REQUIRED ACTION => The answer must be an exact copy of the entries below, with no images in it.

★ ★ ★

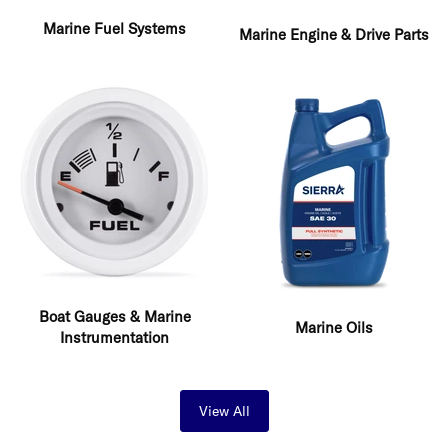
Marine Fuel Systems
Marine Engine & Drive Parts
Boat Gauges & Marine
Marine Oils
Instrumentation
View All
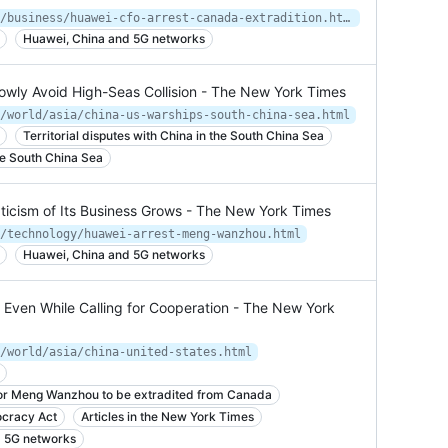
https://www.nytimes.com/2018/12/05/business/huawei-cfo-arrest-canada-extradition.html
Huawei, China and 5G networks
wly Avoid High-Seas Collision - The New York Times
/world/asia/china-us-warships-south-china-sea.html
Territorial disputes with China in the South China Sea
he South China Sea
ticism of Its Business Grows - The New York Times
/technology/huawei-arrest-meng-wanzhou.html
Huawei, China and 5G networks
, Even While Calling for Cooperation - The New York
/world/asia/china-united-states.html
for Meng Wanzhou to be extradited from Canada
cracy Act
Articles in the New York Times
d 5G networks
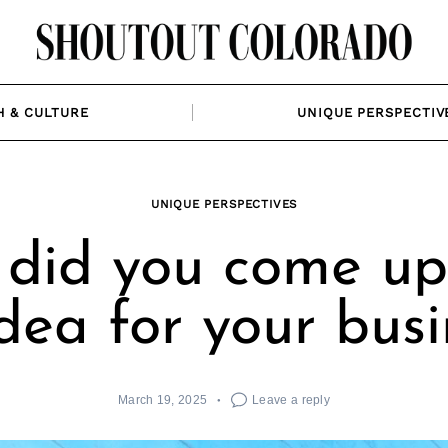
H & CULTURE
UNIQUE PERSPECTIV
UNIQUE PERSPECTIVES
did you come up
idea for your busi
March 19, 2025
Leave a reply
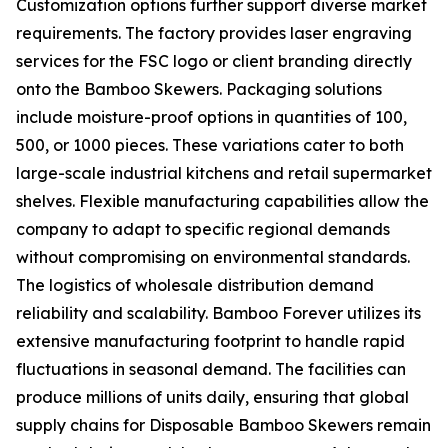
Customization options further support diverse market
requirements. The factory provides laser engraving
services for the FSC logo or client branding directly
onto the Bamboo Skewers. Packaging solutions
include moisture-proof options in quantities of 100,
500, or 1000 pieces. These variations cater to both
large-scale industrial kitchens and retail supermarket
shelves. Flexible manufacturing capabilities allow the
company to adapt to specific regional demands
without compromising on environmental standards.
The logistics of wholesale distribution demand
reliability and scalability. Bamboo Forever utilizes its
extensive manufacturing footprint to handle rapid
fluctuations in seasonal demand. The facilities can
produce millions of units daily, ensuring that global
supply chains for Disposable Bamboo Skewers remain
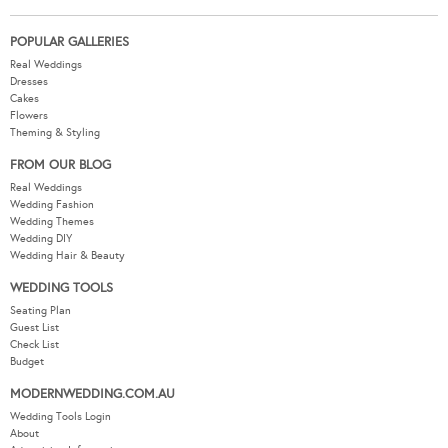
POPULAR GALLERIES
Real Weddings
Dresses
Cakes
Flowers
Theming & Styling
FROM OUR BLOG
Real Weddings
Wedding Fashion
Wedding Themes
Wedding DIY
Wedding Hair & Beauty
WEDDING TOOLS
Seating Plan
Guest List
Check List
Budget
MODERNWEDDING.COM.AU
Wedding Tools Login
About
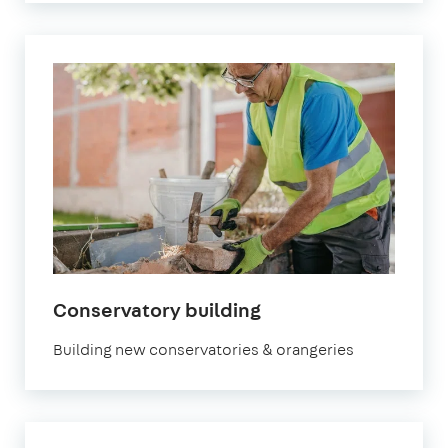
Conservatory building
Building new conservatories & orangeries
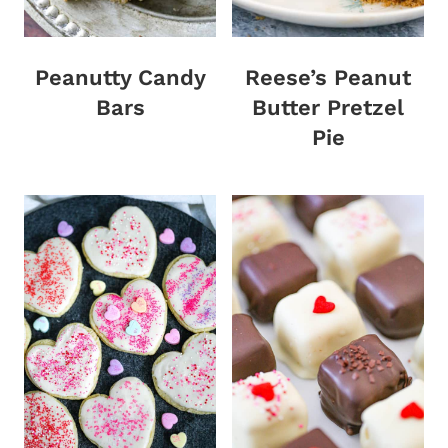
Peanutty Candy
Reese’s Peanut
Bars
Butter Pretzel
Pie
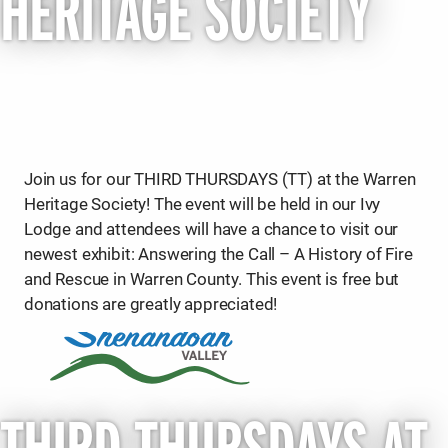
HERITAGE SOCIETY
Join us for our THIRD THURSDAYS (TT) at the Warren
Heritage Society! The event will be held in our Ivy
Lodge and attendees will have a chance to visit our
newest exhibit: Answering the Call – A History of Fire
and Rescue in Warren County. This event is free but
donations are greatly appreciated!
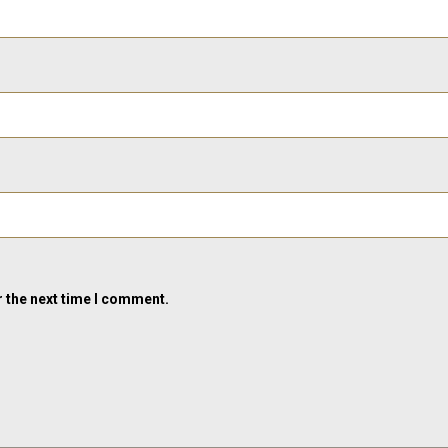
r the next time I comment.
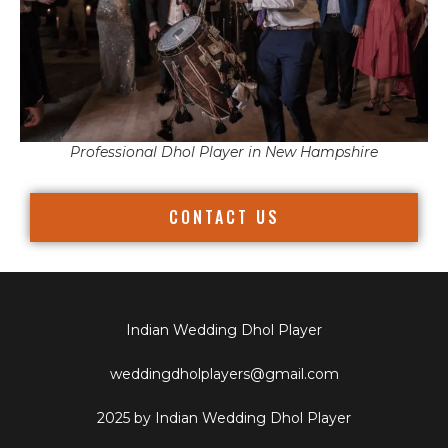
Professional Dhol Player in New Hampshire
CONTACT US
Indian Wedding Dhol Player
weddingdholplayers@gmail.com
2025 by Indian Wedding Dhol Player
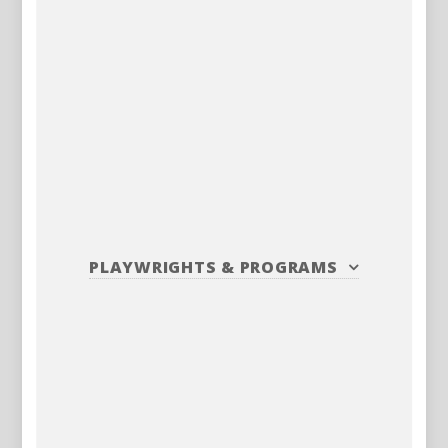
PLAYWRIGHTS
&
PROGRAMS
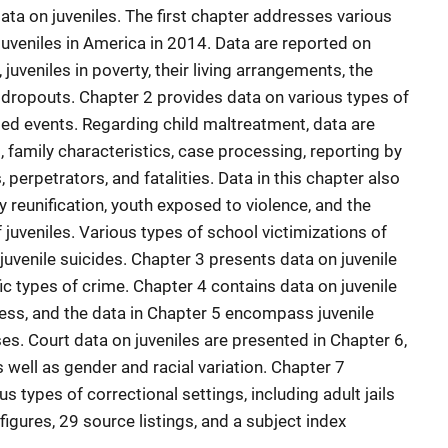
ata on juveniles. The first chapter addresses various
juveniles in America in 2014. Data are reported on
uveniles in poverty, their living arrangements, the
 dropouts. Chapter 2 provides data on various types of
ted events. Regarding child maltreatment, data are
 family characteristics, case processing, reporting by
 perpetrators, and fatalities. Data in this chapter also
ly reunification, youth exposed to violence, and the
f juveniles. Various types of school victimizations of
 juvenile suicides. Chapter 3 presents data on juvenile
ic types of crime. Chapter 4 contains data on juvenile
ess, and the data in Chapter 5 encompass juvenile
ses. Court data on juveniles are presented in Chapter 6,
 well as gender and racial variation. Chapter 7
us types of correctional settings, including adult jails
figures, 29 source listings, and a subject index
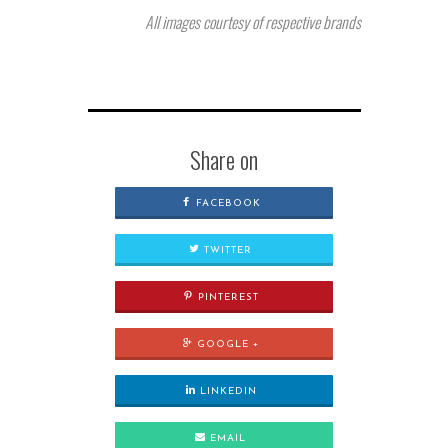
All images courtesy of respective brands
Share on
FACEBOOK
TWITTER
PINTEREST
GOOGLE +
LINKEDIN
EMAIL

★ ★ ★

RESULT BELOW =>
Marine Fuel Systems
Marine Engine & Drive Parts
Boat Gauges & Marine
Marine Oils
Instrumentation
View All
https://www.nytimes.com/2018/12/05/business/huawei-cfo-arrest-canada-extradition.html
Huawei, China and 5G networks
wly Avoid High-Seas Collision - The New York Times
/world/asia/china-us-warships-south-china-sea.html
Territorial disputes with China in the South China Sea
he South China Sea
ticism of Its Business Grows - The New York Times
/technology/huawei-arrest-meng-wanzhou.html
Huawei, China and 5G networks
, Even While Calling for Cooperation - The New York
/world/asia/china-united-states.html
for Meng Wanzhou to be extradited from Canada
cracy Act
Articles in the New York Times
d 5G networks
H & CULTURE
UNIQUE PERSPECTIV
UNIQUE PERSPECTIVES
did you come up
idea for your busi
March 19, 2025
Leave a reply
Customization options further support diverse market
requirements. The factory provides laser engraving
services for the FSC logo or client branding directly
onto the Bamboo Skewers. Packaging solutions
include moisture-proof options in quantities of 100,
500, or 1000 pieces. These variations cater to both
large-scale industrial kitchens and retail supermarket
shelves. Flexible manufacturing capabilities allow the
company to adapt to specific regional demands
without compromising on environmental standards.
The logistics of wholesale distribution demand
reliability and scalability. Bamboo Forever utilizes its
extensive manufacturing footprint to handle rapid
fluctuations in seasonal demand. The facilities can
produce millions of units daily, ensuring that global
supply chains for Disposable Bamboo Skewers remain
POPULAR GALLERIES
Real Weddings
Dresses
Cakes
Flowers
Theming & Styling
FROM OUR BLOG
Real Weddings
Wedding Fashion
Wedding Themes
Wedding DIY
Wedding Hair & Beauty
WEDDING TOOLS
Seating Plan
Guest List
Check List
Budget
MODERNWEDDING.COM.AU
Wedding Tools Login
About
Conservatory building
Building new conservatories & orangeries
Peanutty Candy
Reese’s Peanut
Bars
Butter Pretzel
Pie
HERITAGE SOCIETY
Join us for our THIRD THURSDAYS (TT) at the Warren
Heritage Society! The event will be held in our Ivy
Lodge and attendees will have a chance to visit our
newest exhibit: Answering the Call – A History of Fire
and Rescue in Warren County. This event is free but
donations are greatly appreciated!
r the next time I comment.
Professional Dhol Player in New Hampshire
CONTACT US
Indian Wedding Dhol Player
weddingdholplayers@gmail.com
2025 by Indian Wedding Dhol Player
PLAYWRIGHTS
&
PROGRAMS
ata on juveniles. The first chapter addresses various
juveniles in America in 2014. Data are reported on
uveniles in poverty, their living arrangements, the
 dropouts. Chapter 2 provides data on various types of
ted events. Regarding child maltreatment, data are
 family characteristics, case processing, reporting by
 perpetrators, and fatalities. Data in this chapter also
ly reunification, youth exposed to violence, and the
f juveniles. Various types of school victimizations of
 juvenile suicides. Chapter 3 presents data on juvenile
ic types of crime. Chapter 4 contains data on juvenile
ess, and the data in Chapter 5 encompass juvenile
ses. Court data on juveniles are presented in Chapter 6,
 well as gender and racial variation. Chapter 7
us types of correctional settings, including adult jails
figures, 29 source listings, and a subject index
All images courtesy of respective brands
Share on
FACEBOOK
TWITTER
PINTEREST
GOOGLE +
LINKEDIN
EMAIL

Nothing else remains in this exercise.